Division of Spine Surgery, Department of Orthopedic Surgery, Nanjing Drum Tower Hospital, Affiliated Hospital of Medical School, Nanjing University, China.
Division of Spine Surgery, Department of Orthopedic Surgery, Nanjing Drum Tower Hospital Clinical College of Nanjing University of Chinese Medicine, China.
Clin Neurol Neurosurg. 2023 Oct;233:107940. doi: 10.1016/j.clineuro.2023.107940. Epub 2023 Aug 11.
To compare the differences of spinopelvic morphology among patients with DISH, patients without DISH and normal elderly and to assess the impact of ossification extent on sagittal alignment.
Patients with and without DISH aged > 50 years who required surgery because of lumbar spinal stenosis were enrolled in this cohort(DISH and Non-DISH groups). Also, we collected age-matched normal old outpatients as the control group(Normal group). According to ossification extent, DISH group were divided into two subgroups(T-DISH and L-DISH subgroups). Spinopelvic parameters were measured. Distribution differences of Roussouly classification were analyzed between DISH and Non-DISH group, T-DISH and L-DISH subgroup, respectively. Additionally, distribution difference of kyphotic apex vertebrae between T-DISH and L-DISH subgroup was also investigated.

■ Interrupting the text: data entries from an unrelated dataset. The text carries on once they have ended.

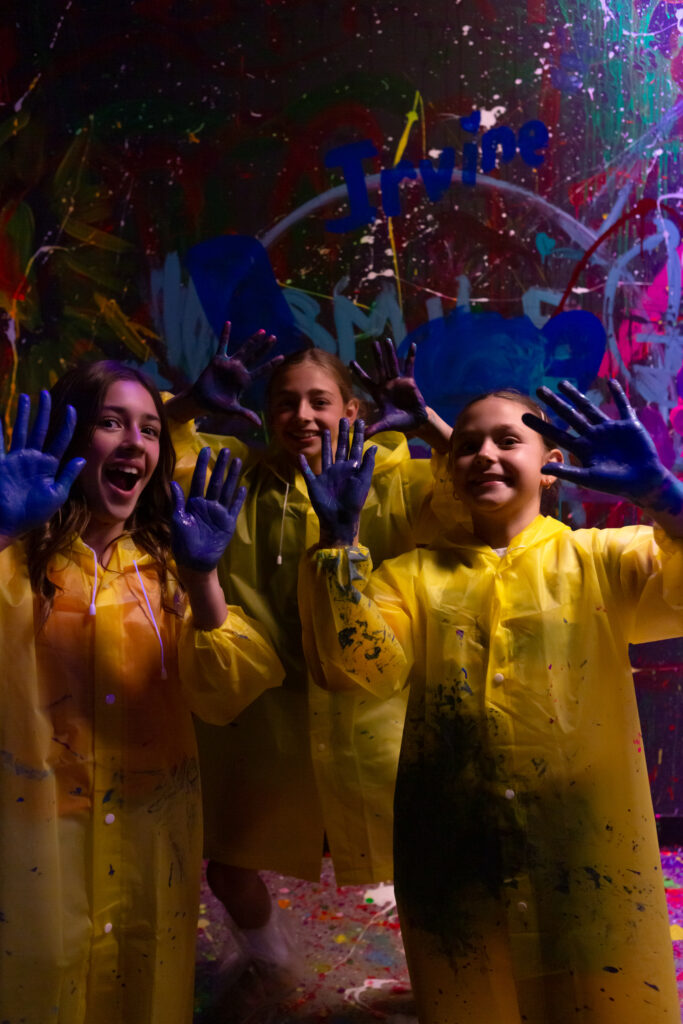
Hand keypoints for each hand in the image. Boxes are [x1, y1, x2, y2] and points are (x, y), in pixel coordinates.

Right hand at [0, 391, 84, 538]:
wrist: (9, 523)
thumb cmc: (34, 514)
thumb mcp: (56, 495)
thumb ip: (67, 476)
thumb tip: (82, 459)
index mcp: (49, 466)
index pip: (61, 440)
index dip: (67, 425)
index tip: (72, 409)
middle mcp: (33, 459)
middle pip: (40, 429)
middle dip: (43, 412)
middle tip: (45, 393)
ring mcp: (16, 459)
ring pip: (21, 430)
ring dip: (23, 414)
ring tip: (25, 396)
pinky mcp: (1, 463)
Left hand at [170, 447, 246, 571]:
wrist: (195, 562)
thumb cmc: (182, 542)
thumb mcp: (177, 521)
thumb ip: (178, 502)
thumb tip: (173, 483)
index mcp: (194, 502)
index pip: (199, 479)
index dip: (203, 465)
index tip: (206, 450)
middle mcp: (208, 504)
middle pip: (216, 481)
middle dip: (220, 466)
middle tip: (225, 450)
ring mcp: (219, 513)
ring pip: (227, 490)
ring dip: (232, 476)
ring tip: (237, 462)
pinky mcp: (228, 522)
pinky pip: (234, 507)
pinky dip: (238, 498)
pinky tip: (242, 487)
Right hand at [186, 321, 281, 426]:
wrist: (201, 401)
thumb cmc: (217, 406)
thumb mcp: (233, 410)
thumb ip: (245, 414)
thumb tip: (259, 425)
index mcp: (245, 381)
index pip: (262, 371)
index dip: (272, 364)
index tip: (282, 356)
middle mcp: (240, 370)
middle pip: (256, 356)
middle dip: (265, 348)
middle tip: (274, 338)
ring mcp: (230, 364)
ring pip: (244, 349)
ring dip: (252, 340)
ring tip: (262, 331)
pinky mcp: (218, 360)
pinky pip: (223, 344)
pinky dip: (225, 334)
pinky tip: (228, 323)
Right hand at [298, 419, 375, 545]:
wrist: (340, 518)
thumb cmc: (354, 500)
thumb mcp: (363, 480)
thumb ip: (367, 463)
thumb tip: (373, 446)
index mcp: (351, 468)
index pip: (355, 447)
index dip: (357, 435)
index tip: (360, 421)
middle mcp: (339, 469)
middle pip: (340, 447)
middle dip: (342, 434)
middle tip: (343, 419)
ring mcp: (326, 475)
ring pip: (325, 455)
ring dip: (324, 444)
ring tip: (325, 431)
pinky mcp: (315, 483)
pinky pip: (307, 472)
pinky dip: (303, 464)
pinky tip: (300, 455)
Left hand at [351, 338, 427, 436]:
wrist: (414, 422)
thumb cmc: (398, 423)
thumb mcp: (384, 425)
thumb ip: (372, 429)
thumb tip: (361, 437)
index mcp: (378, 393)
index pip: (366, 381)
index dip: (359, 372)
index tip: (351, 362)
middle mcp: (387, 384)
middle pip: (380, 368)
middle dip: (376, 356)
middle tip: (372, 343)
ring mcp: (398, 381)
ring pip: (392, 364)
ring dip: (390, 353)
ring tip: (387, 340)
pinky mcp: (409, 381)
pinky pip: (409, 366)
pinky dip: (411, 356)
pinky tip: (412, 346)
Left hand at [522, 379, 678, 510]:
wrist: (642, 483)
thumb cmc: (614, 484)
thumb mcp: (587, 478)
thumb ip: (566, 472)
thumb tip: (541, 469)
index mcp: (582, 448)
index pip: (557, 433)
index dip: (541, 425)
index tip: (524, 416)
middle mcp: (593, 435)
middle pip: (570, 415)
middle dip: (555, 402)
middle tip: (540, 389)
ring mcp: (609, 429)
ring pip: (589, 408)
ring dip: (576, 395)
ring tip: (562, 383)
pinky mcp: (628, 425)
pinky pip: (623, 406)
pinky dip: (618, 394)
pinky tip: (610, 382)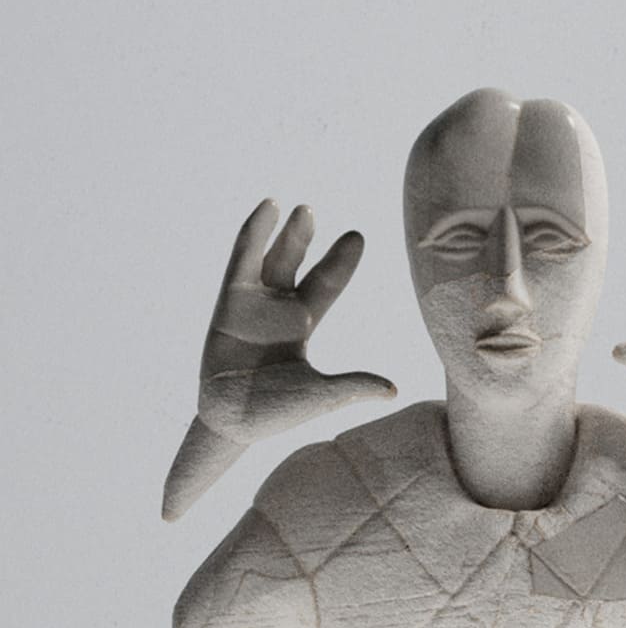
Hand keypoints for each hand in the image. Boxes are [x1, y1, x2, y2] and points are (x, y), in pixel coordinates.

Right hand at [197, 198, 395, 442]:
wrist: (233, 424)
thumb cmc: (277, 413)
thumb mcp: (321, 395)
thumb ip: (353, 386)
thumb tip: (394, 390)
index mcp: (303, 324)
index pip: (327, 283)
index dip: (341, 260)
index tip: (357, 236)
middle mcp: (279, 309)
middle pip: (296, 263)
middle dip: (304, 237)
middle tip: (311, 210)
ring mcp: (253, 304)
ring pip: (270, 258)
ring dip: (281, 233)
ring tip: (290, 204)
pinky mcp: (229, 303)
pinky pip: (241, 262)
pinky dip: (252, 235)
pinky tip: (264, 210)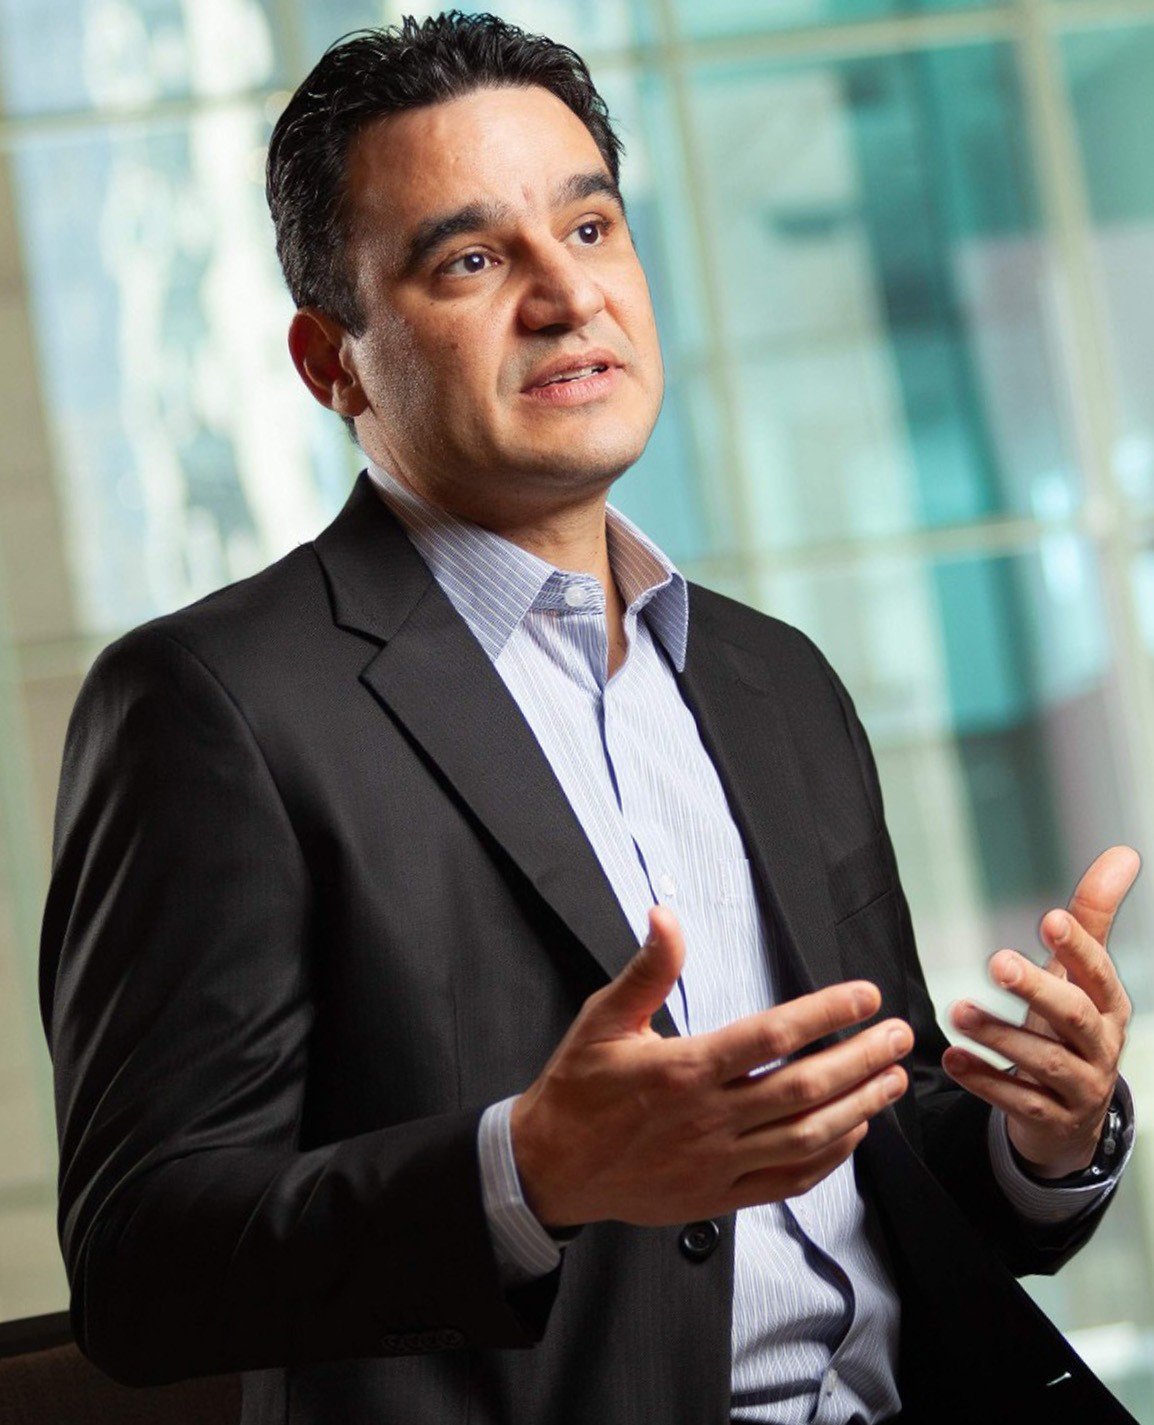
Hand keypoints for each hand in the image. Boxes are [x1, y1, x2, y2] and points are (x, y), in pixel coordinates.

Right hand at [510, 906, 912, 1227]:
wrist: (550, 1167)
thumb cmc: (578, 1087)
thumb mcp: (603, 1018)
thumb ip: (647, 970)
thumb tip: (666, 916)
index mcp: (684, 1069)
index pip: (772, 1036)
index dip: (826, 1014)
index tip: (864, 996)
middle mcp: (709, 1118)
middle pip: (804, 1087)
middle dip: (861, 1059)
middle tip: (899, 1036)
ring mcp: (718, 1162)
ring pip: (806, 1136)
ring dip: (858, 1106)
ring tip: (892, 1080)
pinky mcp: (719, 1196)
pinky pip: (788, 1180)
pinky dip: (829, 1158)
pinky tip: (854, 1132)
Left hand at [943, 845, 1138, 1177]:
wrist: (1072, 1114)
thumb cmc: (1071, 1026)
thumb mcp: (1082, 974)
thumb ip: (1094, 917)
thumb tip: (1124, 853)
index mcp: (1108, 1006)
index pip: (1099, 973)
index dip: (1079, 947)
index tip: (1049, 918)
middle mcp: (1101, 1046)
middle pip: (1073, 1017)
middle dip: (1037, 990)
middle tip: (996, 961)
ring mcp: (1078, 1086)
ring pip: (1044, 1062)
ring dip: (1000, 1036)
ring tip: (958, 1012)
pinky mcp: (1049, 1117)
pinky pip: (1018, 1101)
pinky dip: (985, 1080)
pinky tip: (952, 1059)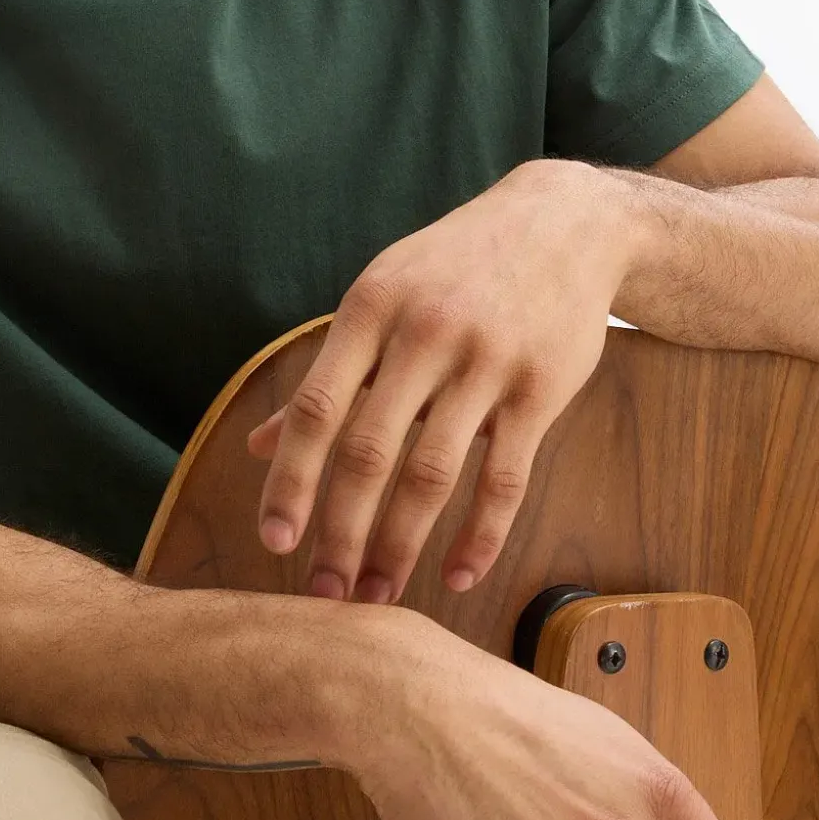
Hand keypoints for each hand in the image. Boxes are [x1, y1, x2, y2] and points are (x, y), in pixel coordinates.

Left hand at [248, 160, 639, 600]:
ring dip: (401, 544)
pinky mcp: (541, 389)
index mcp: (370, 309)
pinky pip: (506, 478)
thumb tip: (256, 445)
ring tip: (379, 596)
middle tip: (325, 596)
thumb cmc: (451, 269)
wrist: (562, 224)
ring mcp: (485, 361)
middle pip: (369, 451)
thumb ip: (324, 376)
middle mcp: (423, 333)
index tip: (274, 540)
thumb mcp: (380, 300)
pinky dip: (481, 535)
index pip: (316, 408)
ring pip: (434, 473)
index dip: (290, 479)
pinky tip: (457, 573)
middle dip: (341, 532)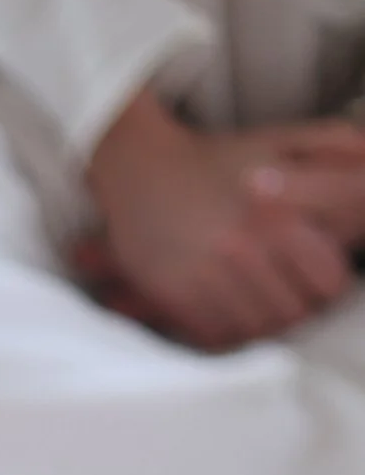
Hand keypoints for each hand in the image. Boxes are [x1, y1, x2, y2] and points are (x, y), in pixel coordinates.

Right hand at [82, 90, 364, 348]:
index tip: (323, 279)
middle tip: (292, 294)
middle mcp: (245, 245)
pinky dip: (230, 331)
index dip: (332, 284)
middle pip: (296, 311)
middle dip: (301, 306)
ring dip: (265, 323)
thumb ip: (335, 148)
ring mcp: (208, 273)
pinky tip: (230, 310)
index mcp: (280, 211)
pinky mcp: (176, 293)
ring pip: (259, 328)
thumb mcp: (284, 140)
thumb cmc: (219, 157)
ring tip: (262, 303)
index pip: (329, 279)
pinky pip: (217, 334)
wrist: (140, 167)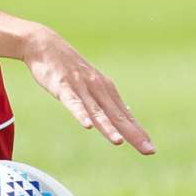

A total of 429 patients (300 males and 129 females) were enrolled in our study, with a mean age of 64.1 ± 5.8 years. Compared to the Normal group, DISH and Non-DISH groups both had significantly higher CSVA, PT, OH, SVA, TPA and lower LL, SS, C7 Tilt, SSA, SPA. Compared to Non-DISH group, DISH group, regardless of ossification extent, had significantly higher T1 slope, CSVA, TK and SVA. Besides, T-DISH subgroup showed significant higher LL, PI, SS and SSA than L-DISH subgroup. There were significant differences of Roussouly classification distribution between T-DISH and L-DISH subgroup. In terms of kyphotic apex location, compared to relatively higher locations in T-DISH subgroup, L-DISH subgroup had apical locations predominantly in the lower thoracic.
Sagittal spinopelvic alignment is influenced by the presence of DISH and the extent of ossification. Patients with L-DISH have not only increased thoracic kyphosis and forward trunk, but also insufficient lumbar lordosis.
比较 DISH 患者、无 DISH 患者和正常老年人之间脊柱骨盆形态的差异,并评估骨化程度对矢状面排列的影响。
本队列纳入因腰椎管狭窄症需手术治疗的年龄>50 岁的 DISH 患者和无 DISH 患者(DISH 和非 DISH 组),并收集年龄匹配的正常老年门诊患者作为对照组(正常组)。根据骨化程度,DISH 组分为 T-DISH 和 L-DISH 亚组。测量脊柱骨盆参数。分析 DISH 组和非 DISH 组、T-DISH 亚组和 L-DISH 亚组之间 Roussouly 分类的分布差异。此外,还研究了 T-DISH 亚组和 L-DISH 亚组之间后凸顶点椎体的分布差异。
本研究共纳入 429 例患者(300 名男性和 129 名女性),平均年龄为 64.1±5.8 岁。与正常组相比,DISH 组和非 DISH 组的 CSVA、PT、OH、SVA、TPA 均较高,LL、SS、C7 倾斜角、SSA、SPA 均较低。与非 DISH 组相比,无论骨化程度如何,DISH 组的 T1 斜率、CSVA、TK 和 SVA 均显著较高。此外,T-DISH 亚组的 LL、PI、SS 和 SSA 均显著高于 L-DISH 亚组。T-DISH 亚组和 L-DISH 亚组之间的 Roussouly 分类分布存在显著差异。在后凸顶点位置方面,与 T-DISH 亚组中相对较高的位置相比,L-DISH 亚组的顶点位置主要位于胸下段。
矢状面脊柱骨盆排列受 DISH 的存在和骨化程度的影响。L-DISH 患者不仅胸椎后凸增加、躯干前倾,而且腰椎前凸不足。